(Stored data entries)
━━━━

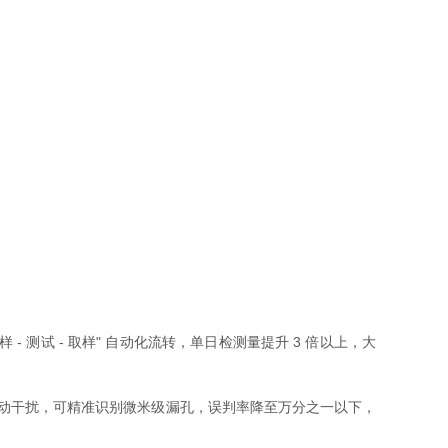
- 测试 - 取样" 自动化流转，单日检测量提升 3 倍以上，大
力波动干扰，可精准识别微米级漏孔，误判率降至万分之一以下，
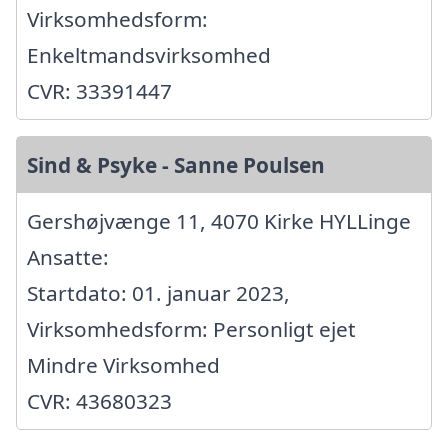
Virksomhedsform:
Enkeltmandsvirksomhed
CVR: 33391447
Sind & Psyke - Sanne Poulsen
Gershøjvænge 11, 4070 Kirke HYLLinge
Ansatte:
Startdato: 01. januar 2023,
Virksomhedsform: Personligt ejet
Mindre Virksomhed
CVR: 43680323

━━━━

Your assignment: In the entries above, how many lines contain the word "Virksomhedsform"? Answer with the number only.

Your response: 2